Ses yeux se posèrent directement sur la table et il esquissa un petit sourire soulagé, comme s’il avait trouvé ce qu’il était venu chercher. “Vous voilà”, dit-il doucement, en s’approchant déjà d’un pas. Sarah s’interpose entre lui et la table. “Je peux vous aider ? L’homme cligna des yeux, surpris. “Je suis là pour le berger”, dit-il en faisant un signe de tête vers Rex, comme si c’était évident. “On m’a appelé pour me dire qu’on l’avait amené ici
Le ton de Sarah resta poli. “Et vous êtes ?” Un battement – plus d’irritation que de peur, comme s’il n’avait pas l’habitude d’être interrogé. “Marcus”, dit-il. “Marcus Hale L’estomac d’Eleanor se serra.
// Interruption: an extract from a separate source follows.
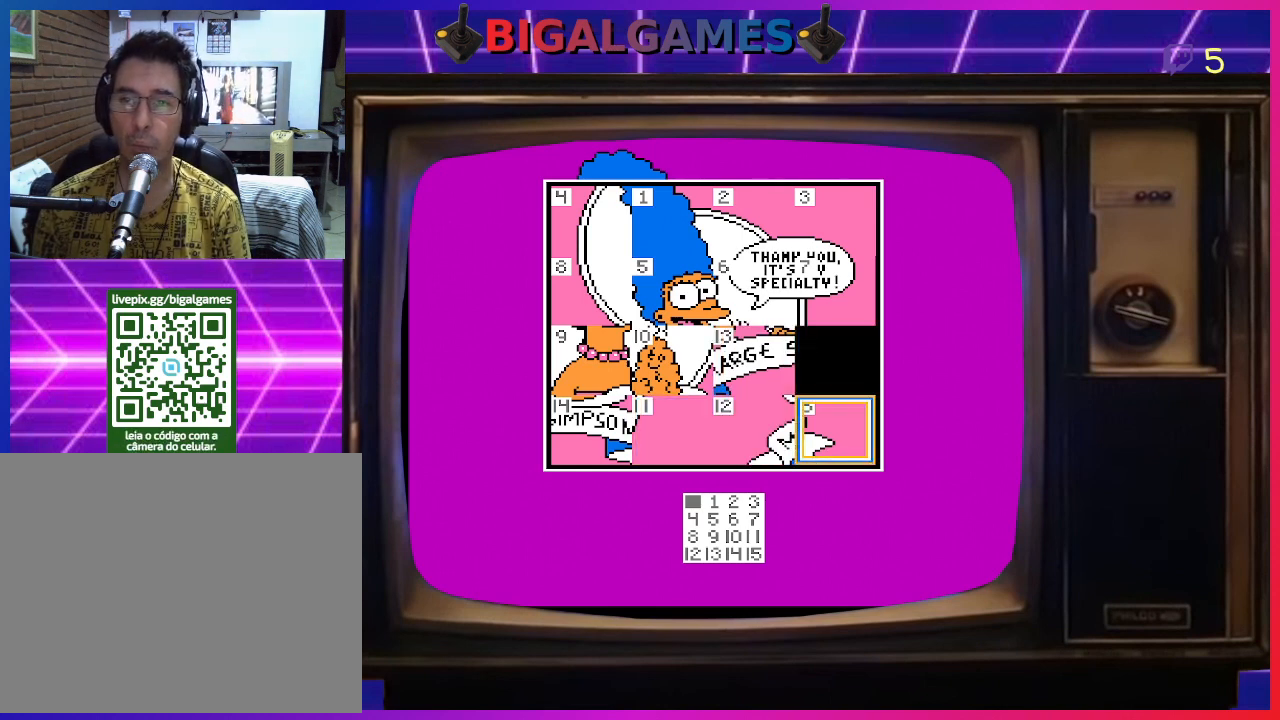
{"buttons": ["DPAD_LEFT"], "right_stick": "center", "events": [[67, "DPAD_DOWN", "up"], [200, "CIRCLE", "down"], [367, "CIRCLE", "up"], [500, "DPAD_LEFT", "down"]]}
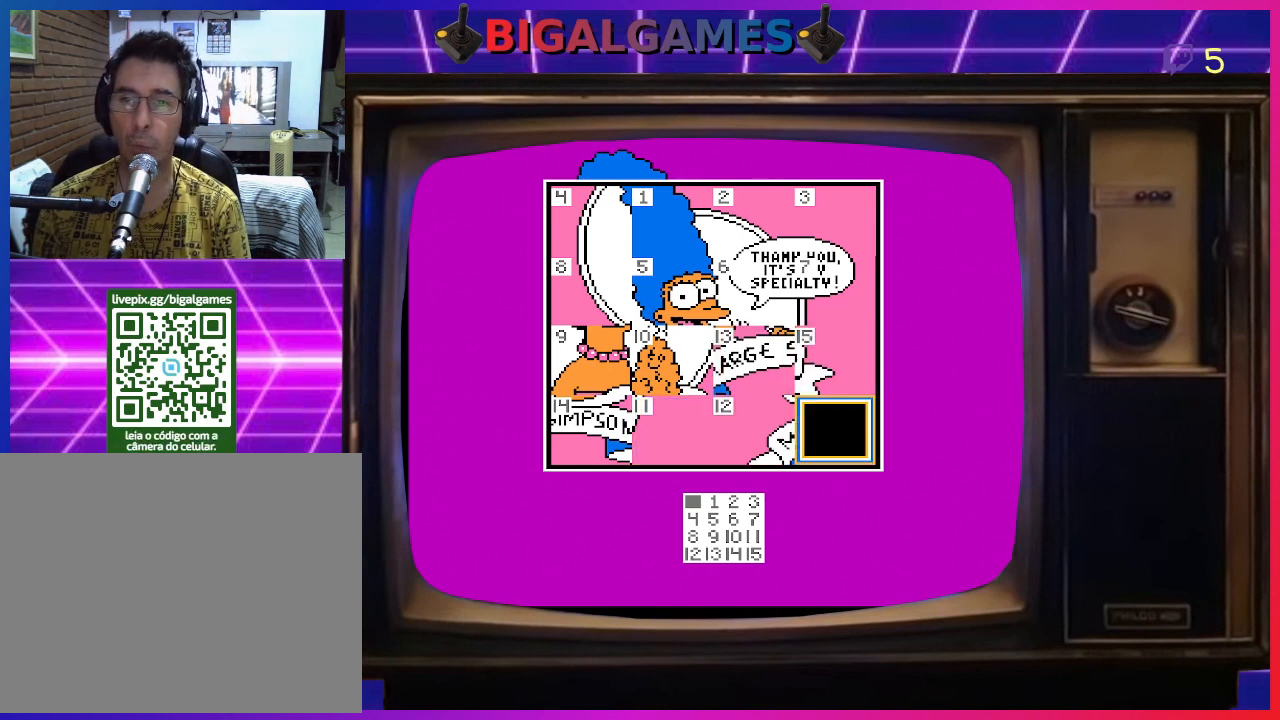
{"buttons": [], "right_stick": "center", "events": [[167, "DPAD_LEFT", "up"]]}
Sarah ne détourna pas le regard. “Ce chien a été amené par Mme Wittmann, dit-elle en faisant un signe de tête à Eleanor. “Il est avec elle Le sourire de Marcus vacilla, puis revint plus mince.

“D’accord”, dit-il, comme s’il se recalibrait. “D’accord. J’ai peut-être la mauvaise clinique.” Sarah ne bouge pas d’un iota. “Quel chien attendiez-vous ? “Un berger allemand”, dit Marcus. “Un mâle “Cela décrit beaucoup de chiens”, répond Sarah. Une pause. Les yeux de Marcus tombent sur le collier, puis reviennent sur le visage de Sarah. Il se force à respirer. “Désolé”, dit-il en levant légèrement les mains.
“Je me suis trompé d’endroit. Je me suis trompé d’endroit Il recula d’un pas. “Mes excuses.” Et il est parti aussi proprement qu’il était arrivé. La porte se referma en claquant. Eleanor expira en tremblant. “Je n’avais pas l’impression d’être au mauvais endroit.” Les yeux de Sarah se tournèrent vers la table, toujours en cours de chargement. “Non, dit-elle à voix basse. “Ce n’est pas le cas Elle pose le scanner. “Café”, dit-elle. “Deux minutes. Ensuite, nous vérifierons ce que ce code tire.”

Dans la cuisine du personnel, le café avait un goût de brûlé, réconfortant comme le sont les vieilles habitudes. Eleanor prit la tasse en papier à deux mains, laissant la chaleur s’installer sur ses doigts tremblants. “J’attends toujours de me réveiller”, murmure-t-elle. “J’ai imaginé qu’il revenait et ça n’a jamais…” L’expression de Sarah s’adoucit. “Je suis heureuse que ce soit réel”, dit-elle. “Je sais à quel point je me suis sentie seule
Eleanor cligna rapidement des yeux. “Ce ne sera plus calme”, dit-elle, la voix brisée. “Il sera de nouveau à la porte. Comme avant.” Sarah acquiesce. “Il le fera.” Elles se sont laissées aller à le croire pendant un moment. Puis elles reprirent le chemin du hall. Alors qu’elles tournaient au coin de la rue, le regard d’Eleanor s’arrêta sur un mouvement à l’extérieur de la fenêtre.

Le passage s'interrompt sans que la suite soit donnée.